Le bruit des ventilateurs

Le bruit des ventilateurs. 

Dispersés un peu partout dans la maison pour faire des courants d’air. 

Le vent fait bouger un cadre mal posé sur le mur, des petits toc toc toc incessants. 

J’ai décroché le cadre. Il traîne quelque part dans une doom pile de ménage. 

Je l’attaquerais un jour, peut-être. 

Avant, je faisais mon ménage au printemps, quand il faisait frais, mais soleil ou parfois beau, mais gris. 

Le printemps n’existe plus vraiment, comme les pantalons de qualité qui ne déchirent pas de la fourche. 

J’ai toujours préféré les entre saisons, qui sont en train de disparaître au même rythme que les glaciers. Le printemps est devenu un hiver fucké et un été hâtif. L’automne est devenu un long été chaud et un hiver gris. La saison d’être bien en coat de jeans ne dure plus que trois jours. 

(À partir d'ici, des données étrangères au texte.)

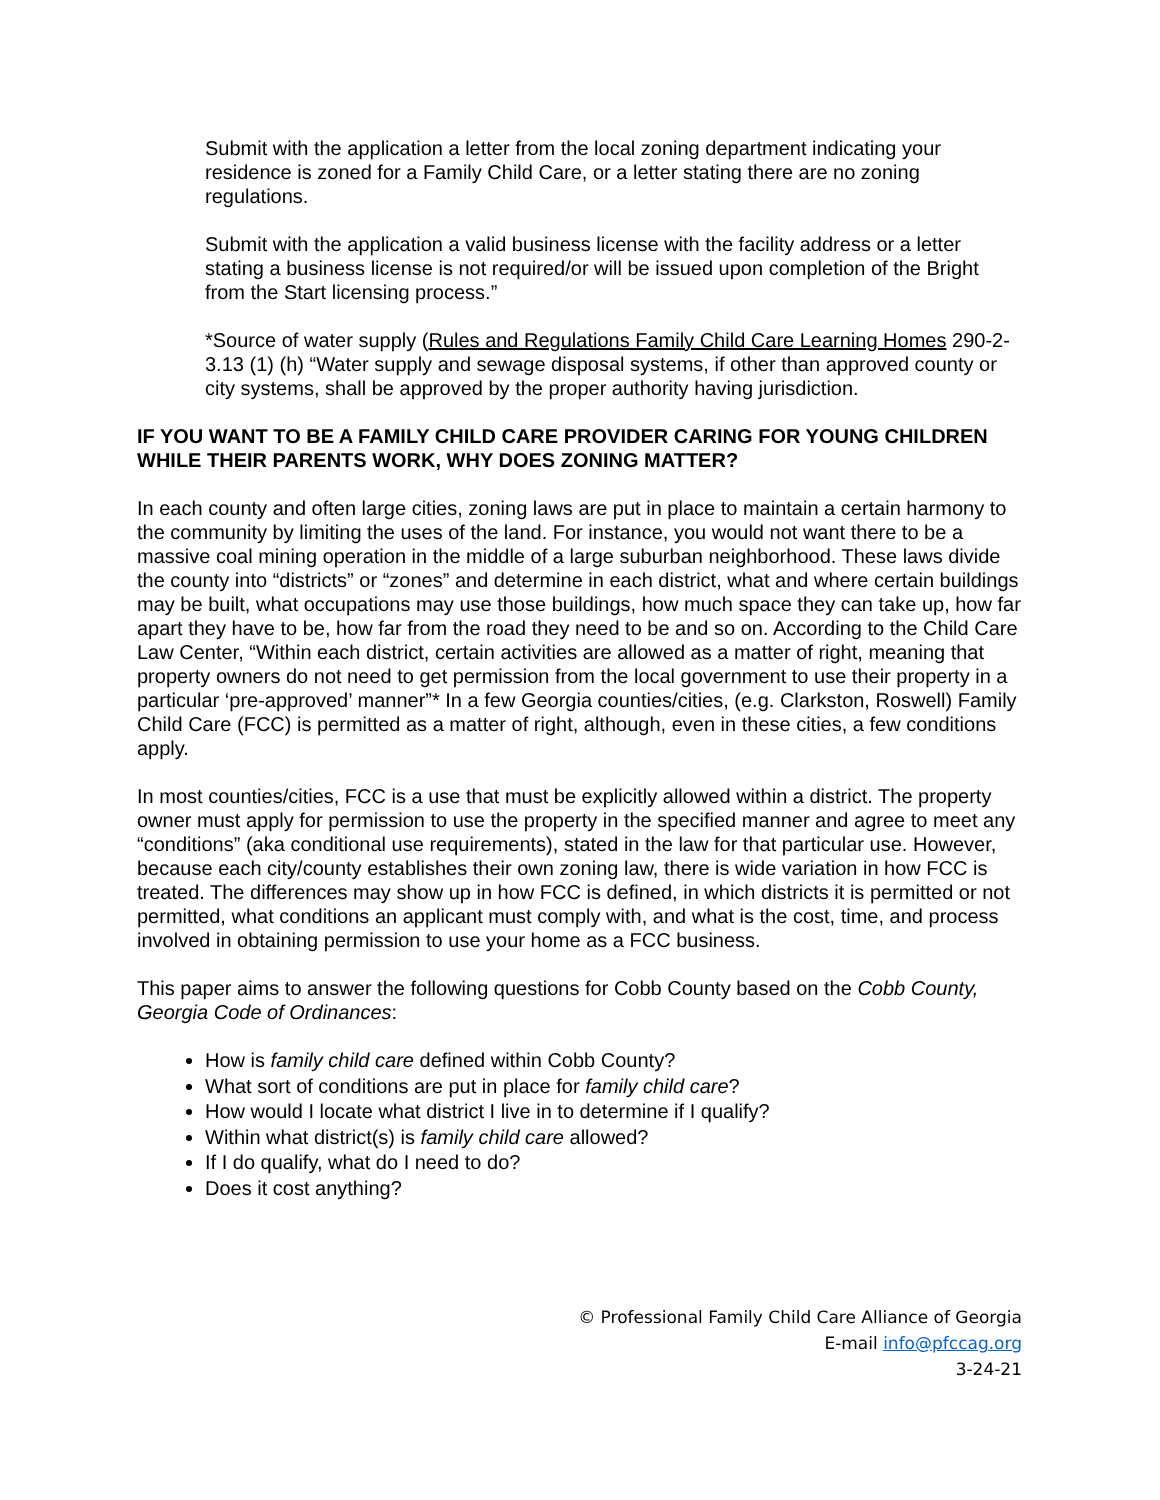Submit with the application a letter from the local zoning department indicating your residence is zoned for a Family Child Care, or a letter stating there are no zoning regulations.
Submit with the application a valid business license with the facility address or a letter stating a business license is not required/or will be issued upon completion of the Bright from the Start licensing process.”
*Source of water supply (Rules and Regulations Family Child Care Learning Homes 290-2-3.13 (1) (h) “Water supply and sewage disposal systems, if other than approved county or city systems, shall be approved by the proper authority having jurisdiction.
IF YOU WANT TO BE A FAMILY CHILD CARE PROVIDER CARING FOR YOUNG CHILDREN WHILE THEIR PARENTS WORK, WHY DOES ZONING MATTER?
In each county and often large cities, zoning laws are put in place to maintain a certain harmony to the community by limiting the uses of the land. For instance, you would not want there to be a massive coal mining operation in the middle of a large suburban neighborhood. These laws divide the county into “districts” or “zones” and determine in each district, what and where certain buildings may be built, what occupations may use those buildings, how much space they can take up, how far apart they have to be, how far from the road they need to be and so on. According to the Child Care Law Center, “Within each district, certain activities are allowed as a matter of right, meaning that property owners do not need to get permission from the local government to use their property in a particular ‘pre-approved’ manner”* In a few Georgia counties/cities, (e.g. Clarkston, Roswell) Family Child Care (FCC) is permitted as a matter of right, although, even in these cities, a few conditions apply.
In most counties/cities, FCC is a use that must be explicitly allowed within a district. The property owner must apply for permission to use the property in the specified manner and agree to meet any “conditions” (aka conditional use requirements), stated in the law for that particular use. However, because each city/county establishes their own zoning law, there is wide variation in how FCC is treated. The differences may show up in how FCC is defined, in which districts it is permitted or not permitted, what conditions an applicant must comply with, and what is the cost, time, and process involved in obtaining permission to use your home as a FCC business.
This paper aims to answer the following questions for Cobb County based on the Cobb County, Georgia Code of Ordinances:
How is family child care defined within Cobb County?
What sort of conditions are put in place for family child care?
How would I locate what district I live in to determine if I qualify?
Within what district(s) is family child care allowed?
If I do qualify, what do I need to do?
Does it cost anything?
© Professional Family Child Care Alliance of Georgia
E-mail info@pfccag.org
3-24-21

C’est le début de ma dépression saisonnière à moi. Parce que je n’ai pas de chalet, parce que je n’ai pas le budget de quitter le béton de la ville, et puis de toute façon, il faudrait d’abord que j’arrive à dénicher une Communauto en me battant à mort avec un végane à temps partiel de Villeray. 

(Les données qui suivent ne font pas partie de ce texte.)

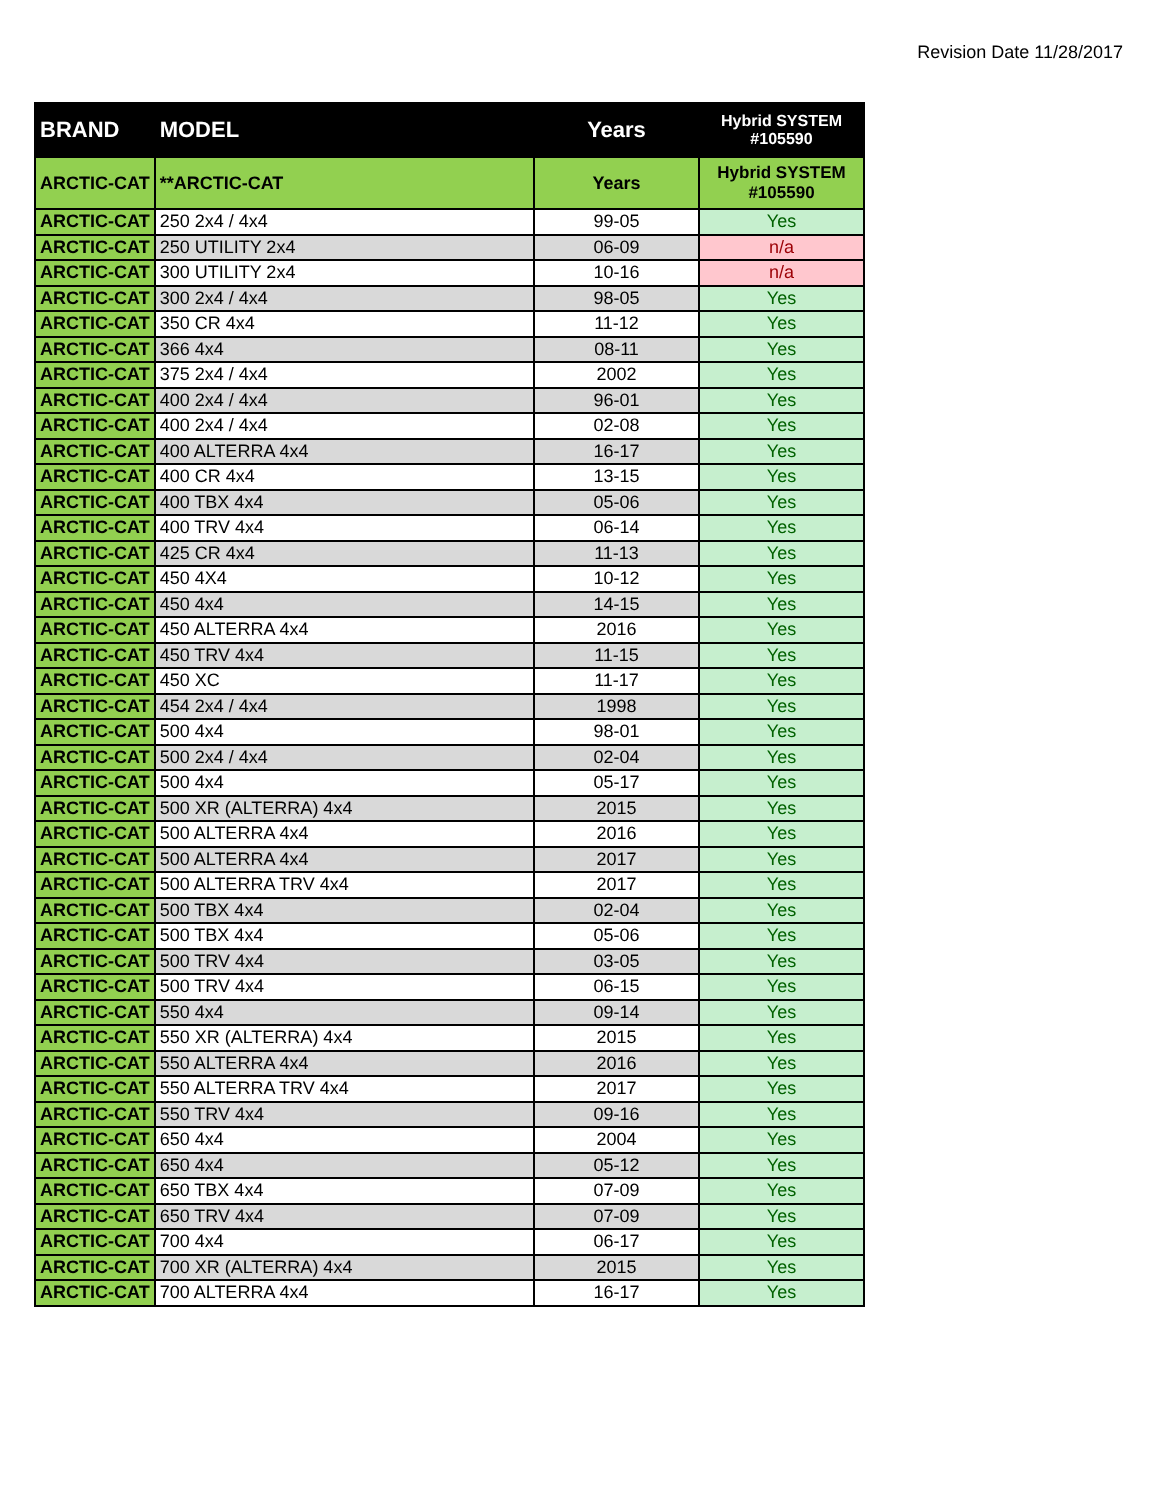Revision Date 11/28/2017
| BRAND | MODEL | Years | Hybrid SYSTEM #105590 |
| --- | --- | --- | --- |
| ARCTIC-CAT | **ARCTIC-CAT | Years | Hybrid SYSTEM #105590 |
| ARCTIC-CAT | 250 2x4 / 4x4 | 99-05 | Yes |
| ARCTIC-CAT | 250 UTILITY 2x4 | 06-09 | n/a |
| ARCTIC-CAT | 300 UTILITY 2x4 | 10-16 | n/a |
| ARCTIC-CAT | 300 2x4 / 4x4 | 98-05 | Yes |
| ARCTIC-CAT | 350 CR 4x4 | 11-12 | Yes |
| ARCTIC-CAT | 366 4x4 | 08-11 | Yes |
| ARCTIC-CAT | 375 2x4 / 4x4 | 2002 | Yes |
| ARCTIC-CAT | 400 2x4 / 4x4 | 96-01 | Yes |
| ARCTIC-CAT | 400 2x4 / 4x4 | 02-08 | Yes |
| ARCTIC-CAT | 400 ALTERRA 4x4 | 16-17 | Yes |
| ARCTIC-CAT | 400 CR 4x4 | 13-15 | Yes |
| ARCTIC-CAT | 400 TBX 4x4 | 05-06 | Yes |
| ARCTIC-CAT | 400 TRV 4x4 | 06-14 | Yes |
| ARCTIC-CAT | 425 CR 4x4 | 11-13 | Yes |
| ARCTIC-CAT | 450 4X4 | 10-12 | Yes |
| ARCTIC-CAT | 450 4x4 | 14-15 | Yes |
| ARCTIC-CAT | 450 ALTERRA 4x4 | 2016 | Yes |
| ARCTIC-CAT | 450 TRV 4x4 | 11-15 | Yes |
| ARCTIC-CAT | 450 XC | 11-17 | Yes |
| ARCTIC-CAT | 454 2x4 / 4x4 | 1998 | Yes |
| ARCTIC-CAT | 500 4x4 | 98-01 | Yes |
| ARCTIC-CAT | 500 2x4 / 4x4 | 02-04 | Yes |
| ARCTIC-CAT | 500 4x4 | 05-17 | Yes |
| ARCTIC-CAT | 500 XR (ALTERRA) 4x4 | 2015 | Yes |
| ARCTIC-CAT | 500 ALTERRA 4x4 | 2016 | Yes |
| ARCTIC-CAT | 500 ALTERRA 4x4 | 2017 | Yes |
| ARCTIC-CAT | 500 ALTERRA TRV 4x4 | 2017 | Yes |
| ARCTIC-CAT | 500 TBX 4x4 | 02-04 | Yes |
| ARCTIC-CAT | 500 TBX 4x4 | 05-06 | Yes |
| ARCTIC-CAT | 500 TRV 4x4 | 03-05 | Yes |
| ARCTIC-CAT | 500 TRV 4x4 | 06-15 | Yes |
| ARCTIC-CAT | 550 4x4 | 09-14 | Yes |
| ARCTIC-CAT | 550 XR (ALTERRA) 4x4 | 2015 | Yes |
| ARCTIC-CAT | 550 ALTERRA 4x4 | 2016 | Yes |
| ARCTIC-CAT | 550 ALTERRA TRV 4x4 | 2017 | Yes |
| ARCTIC-CAT | 550 TRV 4x4 | 09-16 | Yes |
| ARCTIC-CAT | 650 4x4 | 2004 | Yes |
| ARCTIC-CAT | 650 4x4 | 05-12 | Yes |
| ARCTIC-CAT | 650 TBX 4x4 | 07-09 | Yes |
| ARCTIC-CAT | 650 TRV 4x4 | 07-09 | Yes |
| ARCTIC-CAT | 700 4x4 | 06-17 | Yes |
| ARCTIC-CAT | 700 XR (ALTERRA) 4x4 | 2015 | Yes |
| ARCTIC-CAT | 700 ALTERRA 4x4 | 16-17 | Yes |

C’est le début de ma dépression saisonnière de barmaid qui voit le soleil se lever quand elle vient de rentrer. Les oiseaux chantent bon matin alors que j’ai envie de leur pitcher des roches, bon débarras. Mais je suis un petit vampire qui aime la biodiversité, alors je me retiens. Je finis toujours par m’endormir un moment donné, pour ensuite me réveiller en sueur dans ma chambre qui surchauffe quand plombe le soleil de midi. 

L’été c’est fait pour jouer, mais pour la fille du restaurant c’est la sueur pis les clients. 

Je nage dans cette classe de personnes privilégiées, mais pauvres, qui jonglent entre plusieurs emplois et petits contrats pour vivre de leur passion. Libre du 9 à 5, je reste enchaînée au stress financier mêlé à l’éco-anxiété qui ne cesse de faire jouer la même cassette dans ma tête : est-ce vraiment important, une retraite ou je ne me rendrais même pas ? 

Quand je ne travaille pas au bar, j’écris en dedans. Je pourrais écrire dehors, mais j’haïs écrire dehors. Mon ordinateur n’a pas d’autonomie de batterie, ma vessie n’a pas d’autonomie de stockage et ma peau brûle au soleil. Je regarde les belles journées passées dans mon salon en me promettant d’aller prendre une marche, plus tard. 

Les réseaux sociaux sont remplis de photos de chixes qui vivent leur best life. Elles rient en mangeant de la salade sur un bateau à moteur qui pollue les lacs de la Belle Province. Je les envie en les maudissant. Leurs sourires me glacent le sang. J’ai de la misère à me réjouir d’une canicule au mois de mai. 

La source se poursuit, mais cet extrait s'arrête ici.